Threads is now used more on a daily basis on mobile than X worldwide. According to Similarweb data, the Meta application crossed the threshold of 141.5 million daily active users on iOS and Android at the beginning of January, compared to around 125 million for
Threads in force on smartphones
Meta, for his part, has not been stingy with numbers lately. In the summer of 2025, the group announced more than 400 million monthly users on Threads, then 150 million daily active users in the fall. Independent estimates confirm that mobile use has become routine for a growing number of users.

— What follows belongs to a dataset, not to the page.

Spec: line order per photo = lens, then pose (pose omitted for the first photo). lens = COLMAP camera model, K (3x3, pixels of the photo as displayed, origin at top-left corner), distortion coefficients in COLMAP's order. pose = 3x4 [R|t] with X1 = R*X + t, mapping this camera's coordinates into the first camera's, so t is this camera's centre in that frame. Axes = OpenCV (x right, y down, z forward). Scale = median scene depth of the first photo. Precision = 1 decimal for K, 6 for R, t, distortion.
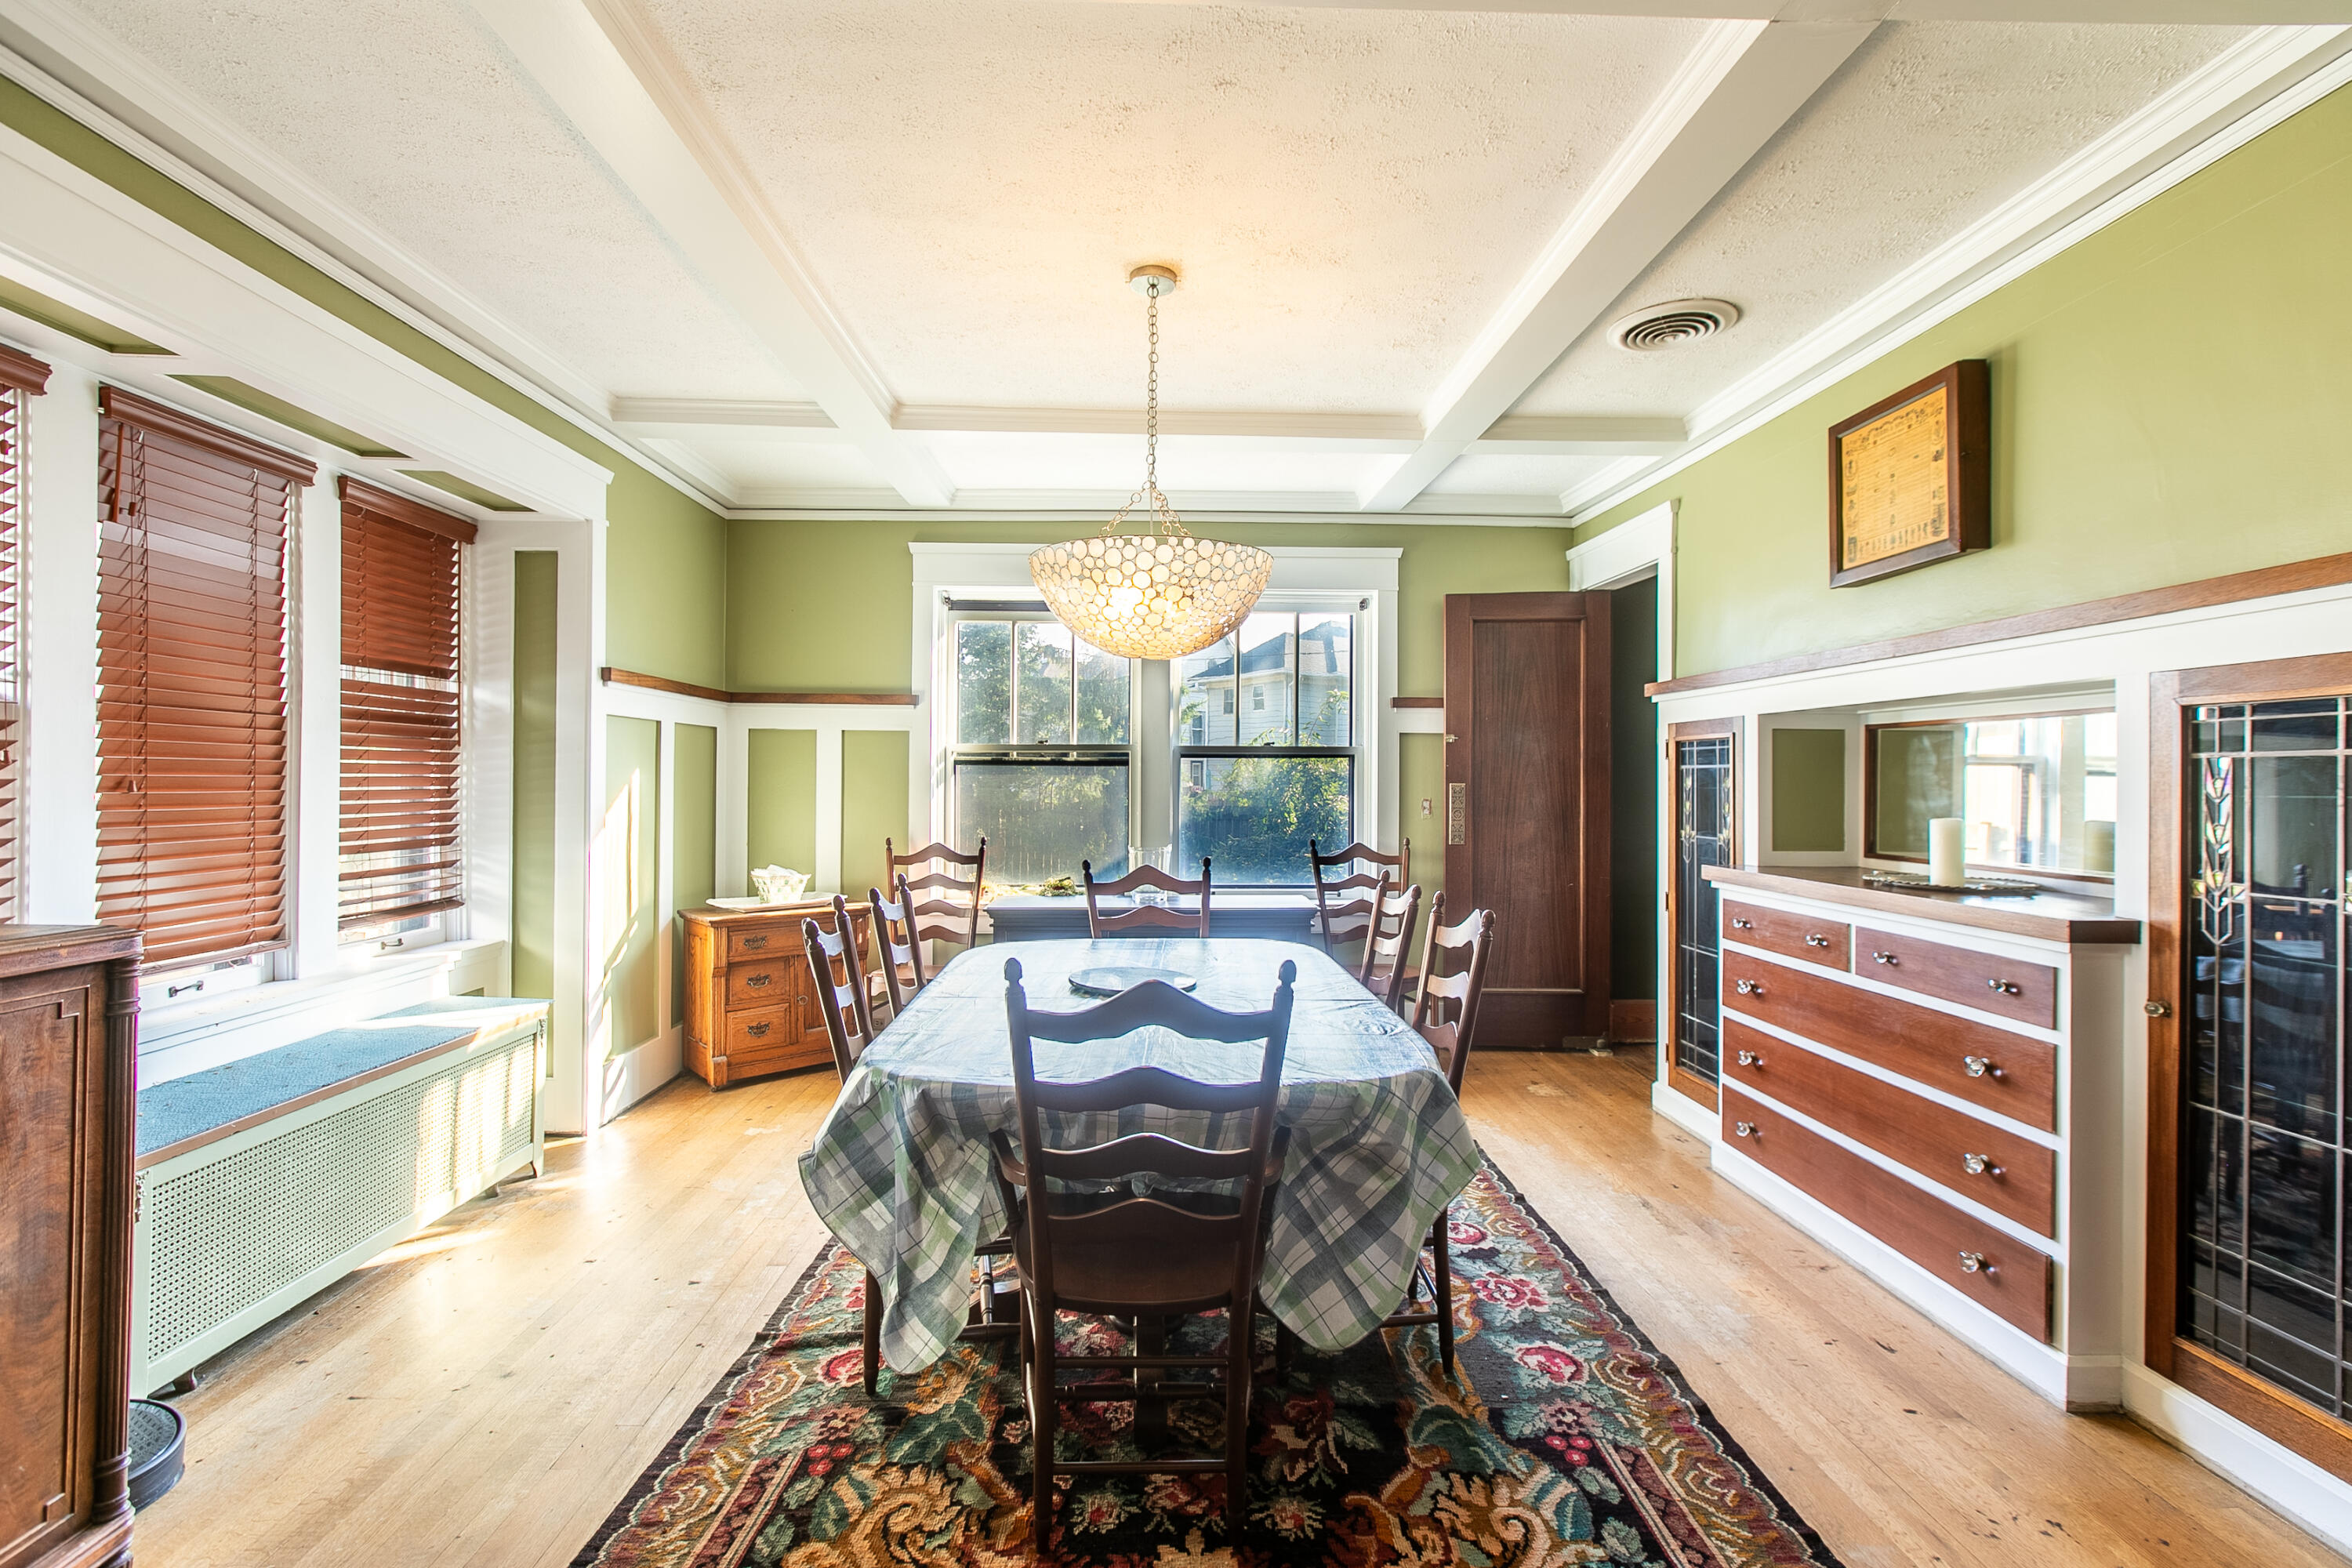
lens RADIAL K [[1072.6, 0, 1176.0], [0, 1072.6, 784.0], [0, 0, 1]] dist [0.001863, 0.000498]
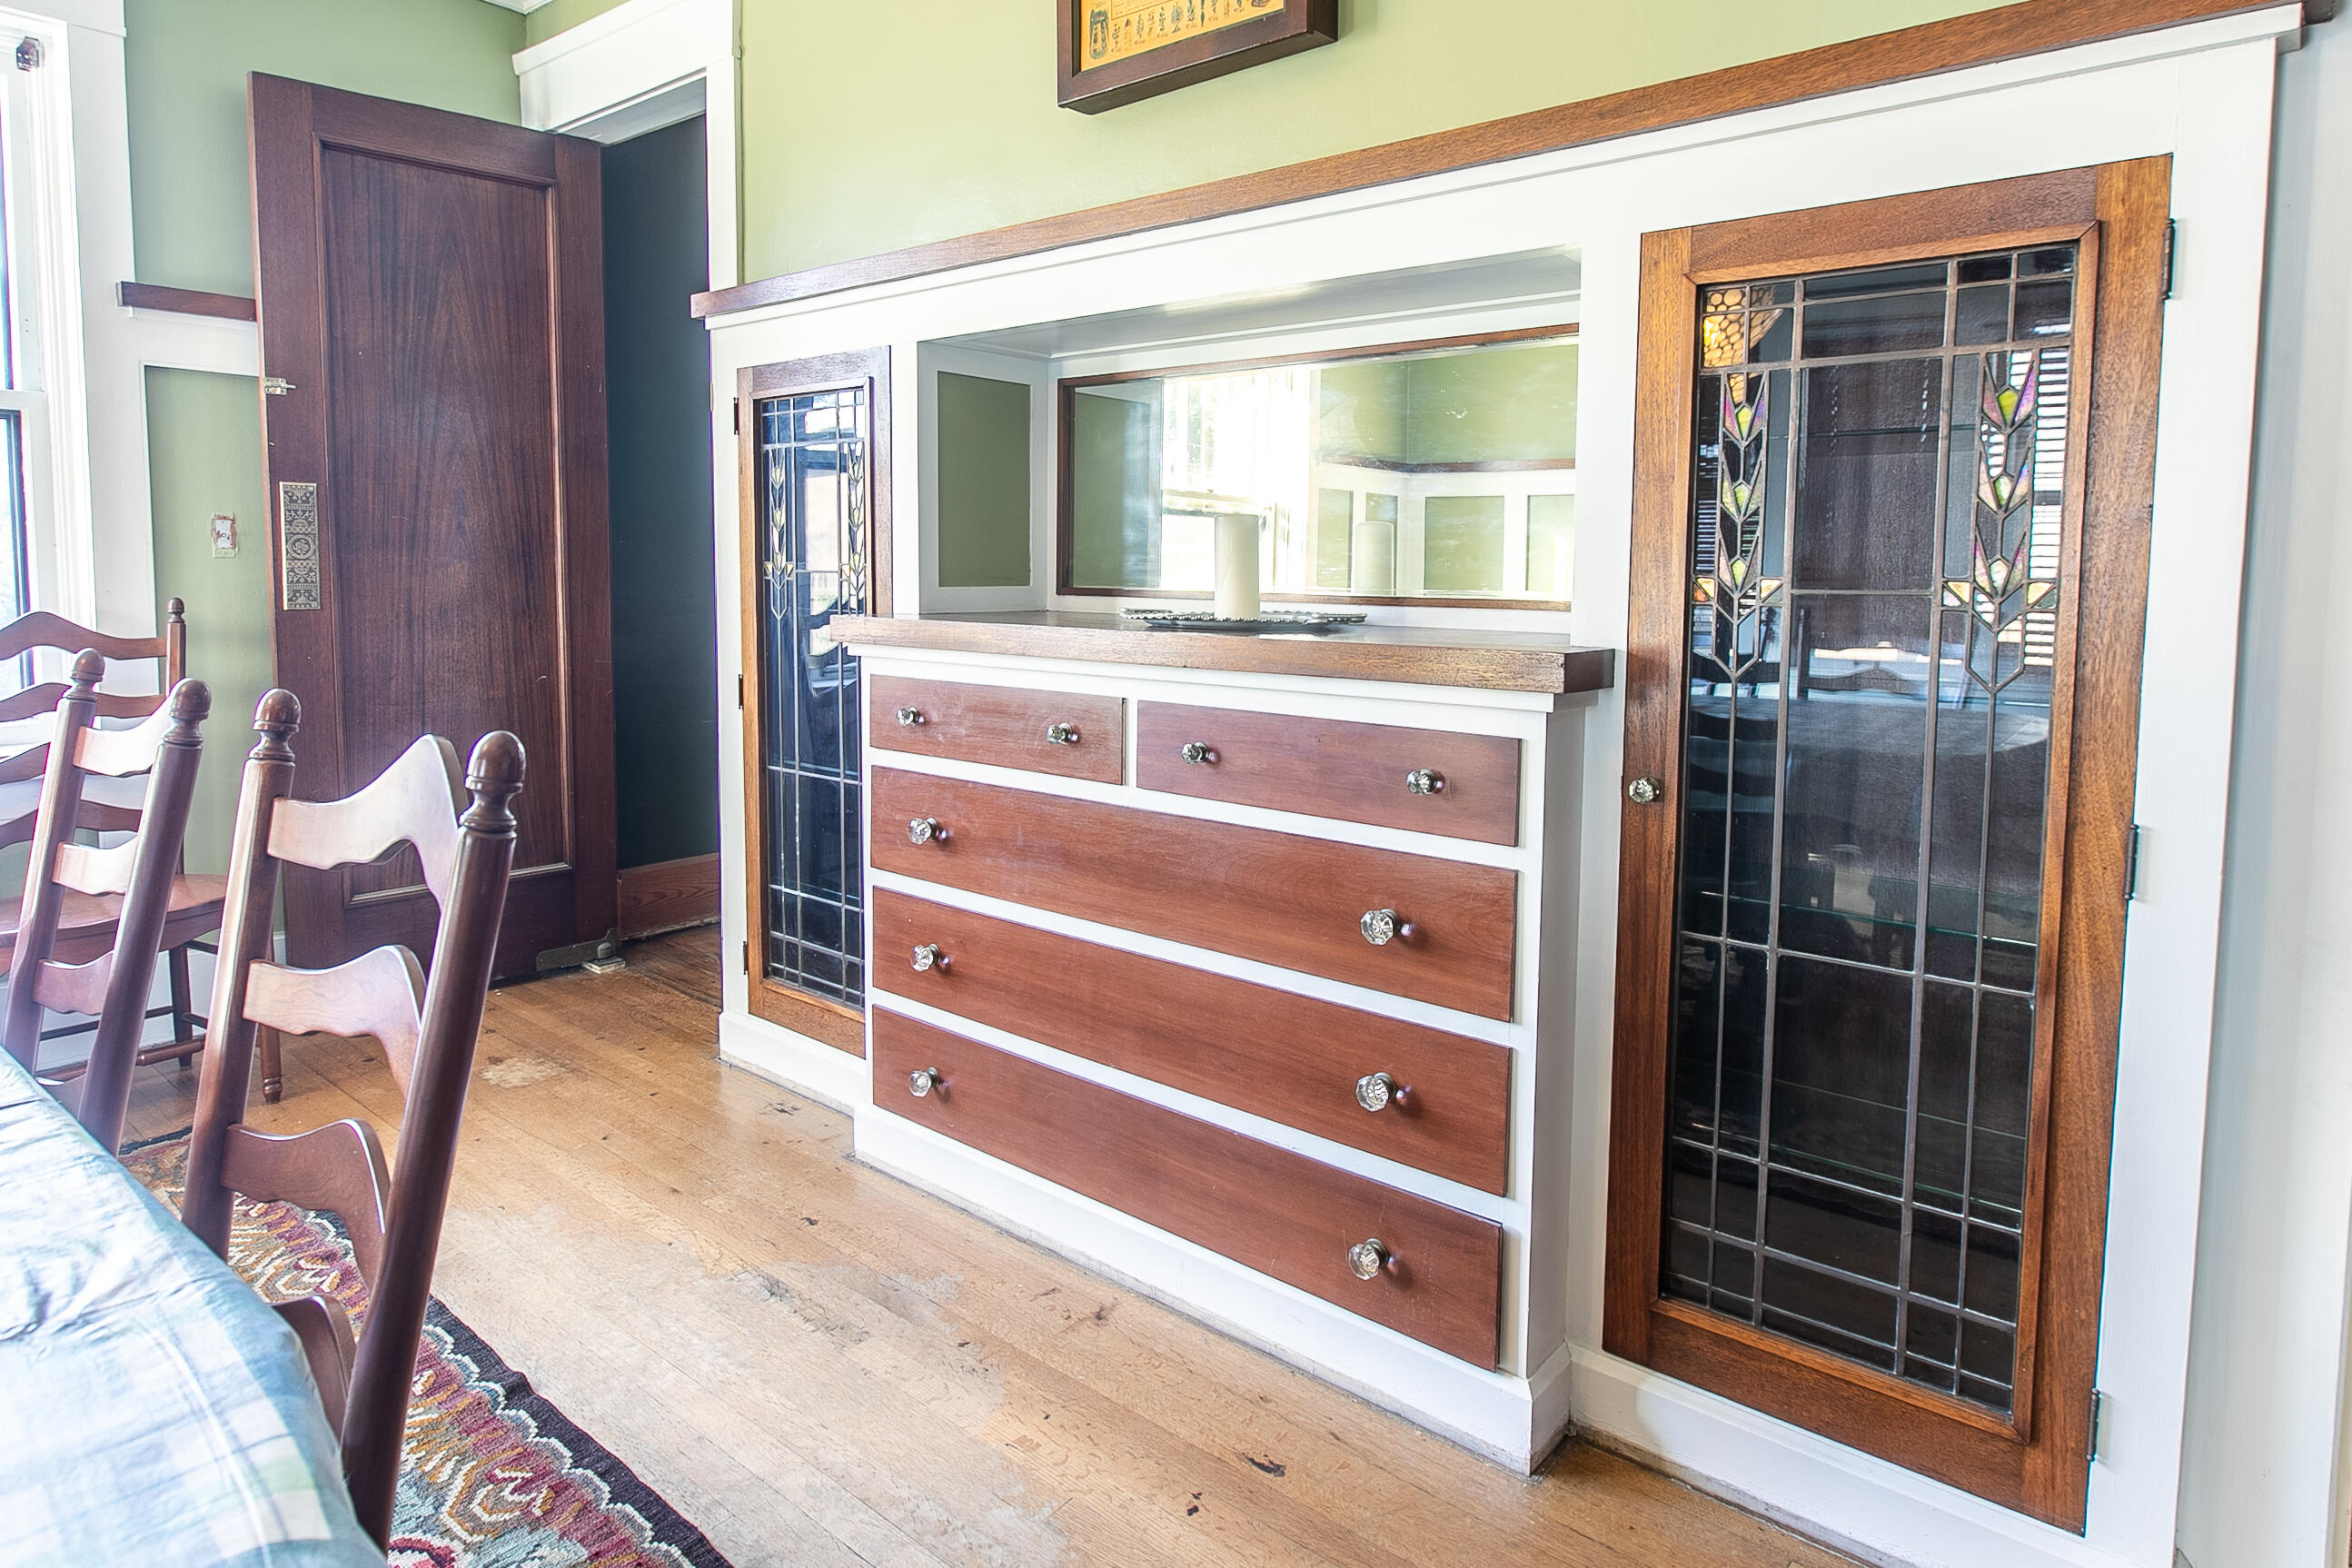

This progression owes nothing to chance. Threads takes full advantage of Meta’s strength, with regular highlights on Instagram and Facebook, and simplified registration for users already connected to the ecosystem. Creators are also pampered, while the features pile up: communities by interests, more precise filters, private messages, longer texts, ephemeral publications… and even, recently, tests of small games. Threads becomes a moving reflex rather than a simple curiosity.
In the United States, the picture is a little different, but the evolution is just as telling. Over the first thirteen days of January, X maintains a narrow lead on mobile with 21.2 million daily active users, compared to 19.5 million for Threads. Except that, over one year, X lost 18.4% of its American mobile audience, while Threads grew by 41.8%. The gap is therefore visibly narrowing.
Changing support means changing hierarchy. On the web, X remains very far ahead. Still according to Similarweb, Elon Musk’s social network site recorded around 145 to 150 million daily visits worldwide at the beginning of January. Threads is a small player with around 8.5 to 9 million daily visits, adding Threads.com and Threads.net.
This asymmetry illustrates distinct uses. X demeure un passage quasi obligĂ© sur navigateur pour suivre l’actualitĂ©, les rĂ©actions Ă chaud et les dĂ©bats en temps rĂ©el. Threads, conversely, was built above all as a mobile application, designed for rapid and regular consultation.
In this landscape, Bluesky struggles to exist. Long presented as a credible alternative after Elon Musk’s takeover of Twitter, the service now only brings together around 3.6 million daily active mobile users worldwide, down 44.4% over one year. The recent controversies surrounding But the effect remains, for the moment, limited in time.